I have removed the LaunchDaemons, ran /sbin/fsck -fy (no repair needed).
I did repair permissions and received this message:

Warning: SUID file "System/Library/CoreServices/RemoteManagement/ARDAgent.app/Contents/MacOS/ARDAg ent" has been modified and will not be repaired.

I'm running OS X 10.6.3 on a MacBookPro 3,1 2.2 GHz Intel Core 2 Duo 160Gb drive with 69Gb avail.

It takes 3.5 minutes to boot with 3 of them stuck on the blue screen after the apple is gone.

any help would be much appreciated.
thank you
dan

MBP, Mac OS X (10.6.3)

Posted on May 17, 2010 3:01 PM

Reply
15 replies

May 26, 2010 8:23 AM in response to Daniel Mcabee1

*A few suggestions:*



If you have not already done so, disconnect all devices from your MBP & run the Hardware Test. The AHT is on System DVD #1 *(the one that originally came w/the MBP).* Read the DVD label to find out which key to boot up from to run the Test.

============

Check your *Starup Items* settings. Disable or remove any items you do not need.

===========

Boot from your Install DVD & run the *"Repair Disk"* option.





!http://i50.tinypic.com/izvwo1.gif!

May 27, 2010 11:19 AM in response to Baby-Boomer-USofA

B.Boomer

Thank you for getting involved here. I did the extended Hardware test; all tests good. I did the Disk utility from the Syst. DVD boot and the volume appears to be OK.

There are no devices attached.
Removed start-up items.

Still reallllllly slow boot.
35 sec. to blue screen, 2 min. 50 sec. to desktop

Else ideas please?
dan

May 27, 2010 3:10 PM in response to Daniel Mcabee1

Safe Boot by restarting your computer while holding down the "shift" key. Safe booting disables all nonessential processes, often times allowing you to start up when you would otherwise crash.

As of OS X 10.5.6 Safe Boot deletes the dynamic loader shared cache location in the /var/db/dyld directory. A corrupt cache here can cause the blue screen issues. Once you restart normally, the cache will be recreated. This should take care of the issue.


http://support.apple.com/kb/HT1564

http://support.apple.com/kb/HT1455

Aug 11, 2010 7:53 PM in response to Daniel Mcabee1

finally!!!
Fixed!!!

30 sec. boot time from gong to desktop!!

YEAH!!!

so here's the skinny....

I did everything that I could find on these pages and nothing worked, including a visit to the genius bar, and a complete reinstall.
What I finally did was to trash the files in the "My drive"/LIbrary/Preferences/DirectoryService.
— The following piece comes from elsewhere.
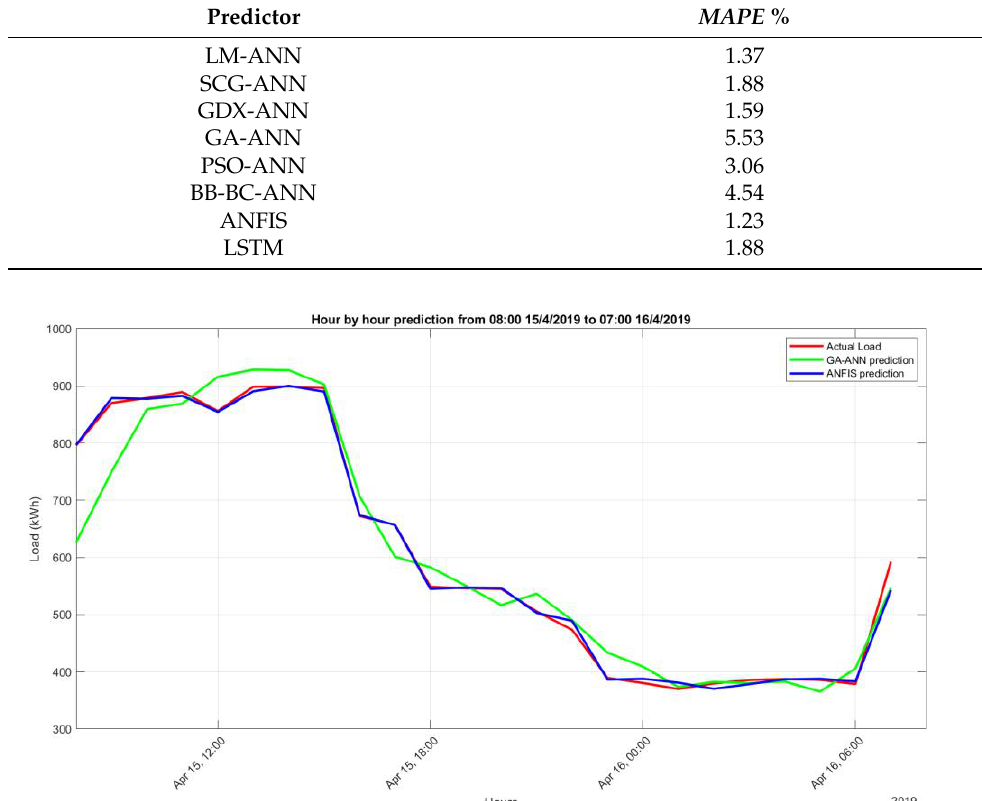
Figure 15. ANFIS and GA-ANN 24-h predictions and actual loads.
It actually turned out to be the "DirectoryService.plist" that was the culprit.

thank you all so much for your time a trouble trying to solve this riddle.
I have used these pages many times and will continue to do so.

dan

Aug 17, 2010 12:09 PM in response to chuckychu1983

chuckychu1983 wrote:
mmmhhh i was also looking for suspicious trash in preferences. how did u manage to think it was that corrupt file?


Hi c,

The safest way to test for things like this is to create a backup clone (CarbonCopyCloner or SuperDuper! or Time Machine), make sure it's totally current, and then you can go in and do things that you wouldn't normally do; if you create more problems, then you can just clone the pre-problems backup back to your internal HD and you're back to where you started. I learn a lot this way (not all of it good! 😉 ). I have multiple backups, and I'm still freaked out when I move/trash/change something and my Mac won't boot. 😟 Then it's just a matter of cloning back or restoring things from TM.